Stopping a running job through API

You can use following cURL commands to stop a running job for IBM Cloud Schematics workspace.

Syntax to stop running jobs

  1. Set up your REST client to execute Schematics API.

  2. Use the syntax and example to stop the running job.

    Syntax

    curl -X DELETE https://schematics.cloud.ibm.com/v1/workspaces/<wks_id>/actions/{job_id}?signal=interrupt -H "Authorization: <iam_token>"
    

    Example

    curl -X DELETE https://schematics.cloud.ibm.com/v2/jobs/{job_id}?signal=interrupt -H "Authorization: <iam_token>"
    
  3. Use the example to force-stop the running job.

    Example

    curl -X DELETE https://schematics.cloud.ibm.com/v1/workspaces/<wks_id>/actions/{job_id}?signal=force-stop -H "Authorization: <iam_token>"
    
  4. Use the example to terminate the running job.

    Example

    curl -X DELETE https://schematics.cloud.ibm.com/v1/workspaces/<wks_id>/actions/{job_id}?signal=terminate -H "Authorization: <iam_token>"
    

    For more information about stopping the running job, see Stop and delete the running Job API.
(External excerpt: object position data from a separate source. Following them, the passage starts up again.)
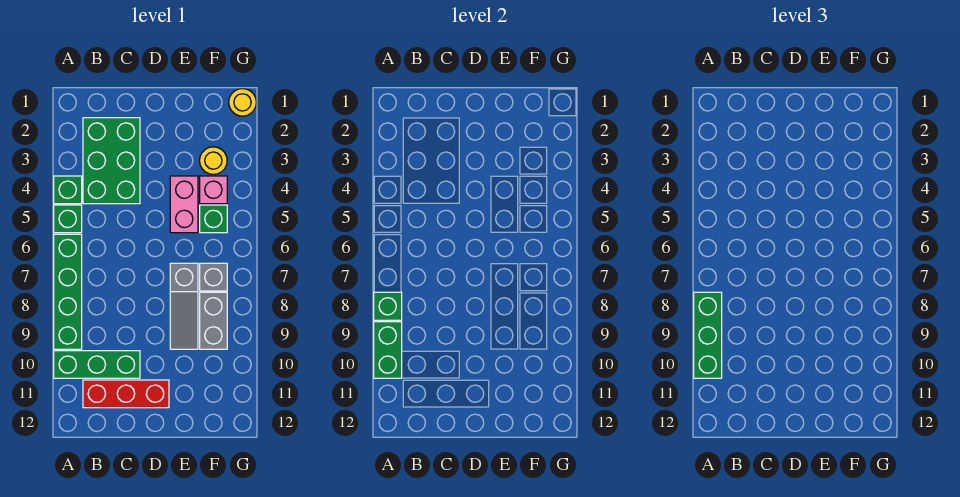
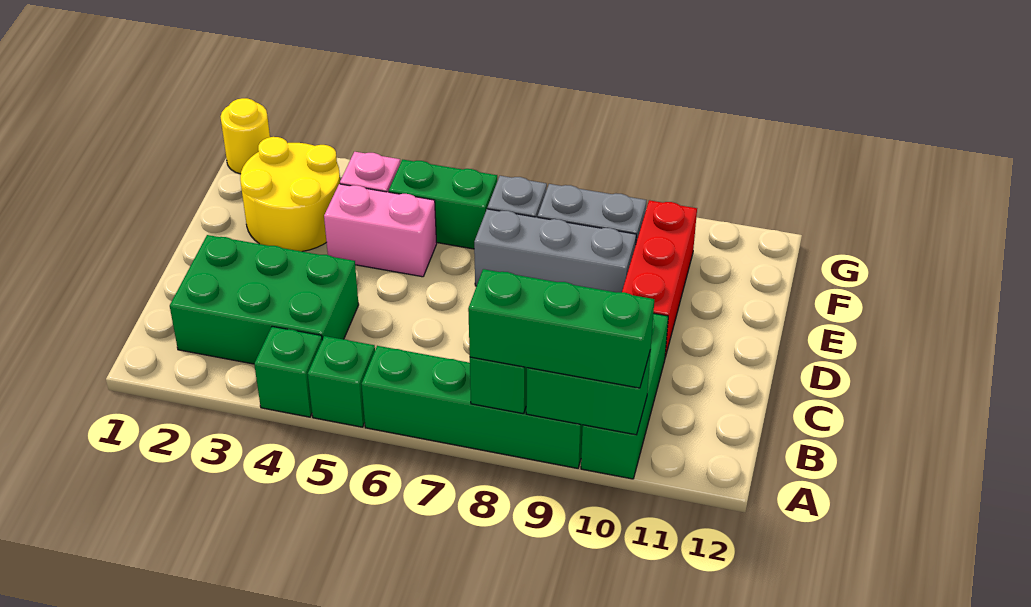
red 1x3 brick [83,380,169,408] -> red 1x3 brick moved to [622,200,697,357]
grey 1x3 slope [170,263,198,349] -> grey 1x3 brick [474,209,636,293]
yellow 1x1 round brick [200,147,227,175] -> yellow 2x2 round brick [240,137,340,252]
green 1x1 brick [200,205,227,233] -> green 1x2 brick [389,160,497,249]

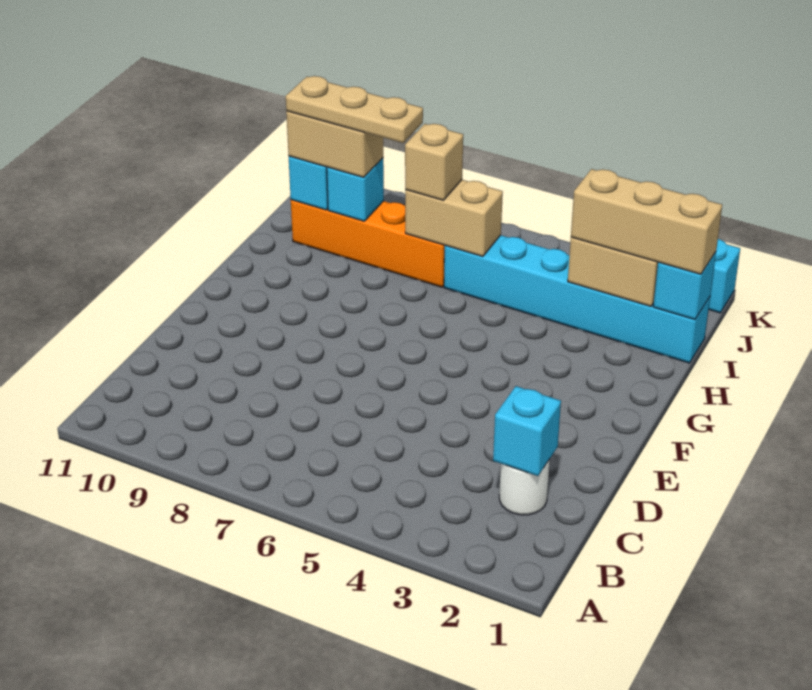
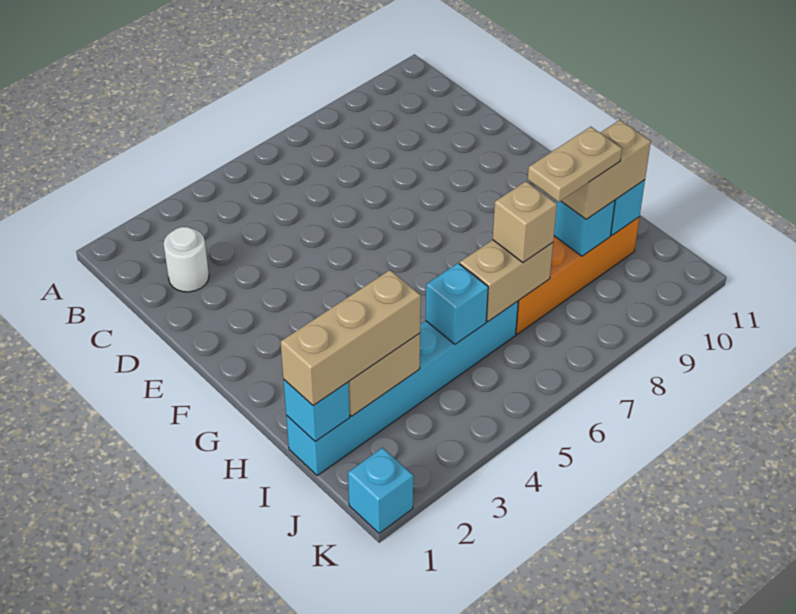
cyan 1x1 brick [493,386,561,476] -> cyan 1x1 brick moved to [426,263,488,344]
tan 1x3 plate [286,76,423,143] -> tan 1x2 plate [528,127,622,202]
Reviewing the Schematics job details

Use the Schematics job page in the console to find the history of all Schematics activities, such as downloading your template, plan, apply, and to see the logs of the jobs. The jobs are created when you run your templates. You can also see the count of the resources that are in plan, or apply jobs that are in added, modified, or destroyed status. For more information about job queue process, see Execution process of the Schematics job queue.
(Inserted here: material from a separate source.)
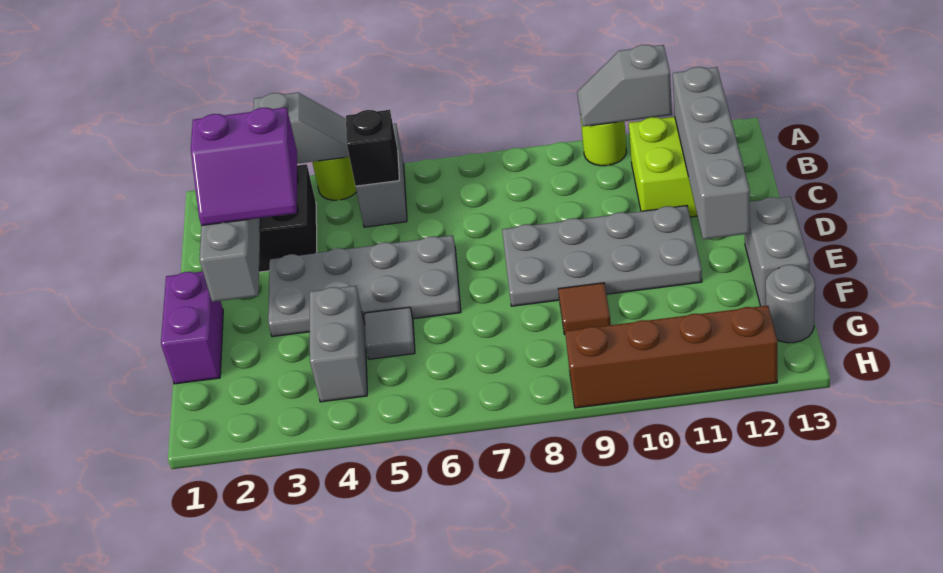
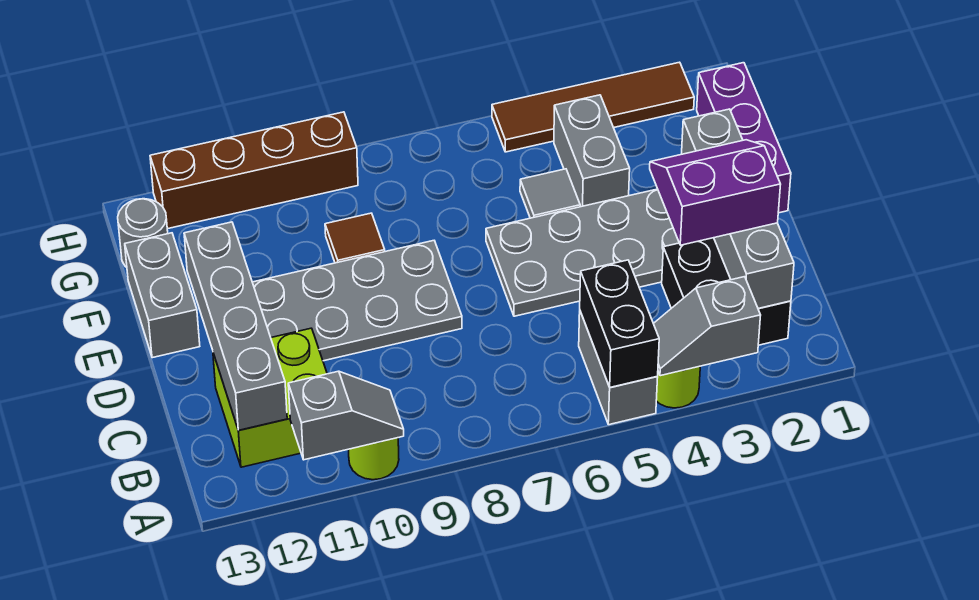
black 1x1 brick [346,110,399,186] -> black 1x2 brick [580,260,659,388]
purple 1x2 brick [161,272,223,384] -> purple 1x3 brick [697,63,791,213]
none -> brown 1x4 tile [492,62,694,152]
In the job log you can see a message such as:

  • Activity triggered. Waiting for the logs. This means the job is in pending status and yet to be processed.

  • Your job was submitted and is in queue, at position x out of y. Here x is the position of your job in the pending queue and y is a total pending jobs. The available resources in Schematics backend are equally distributed to the pending jobs. In case you are running a huge number of jobs, you can view the position increase along with the total.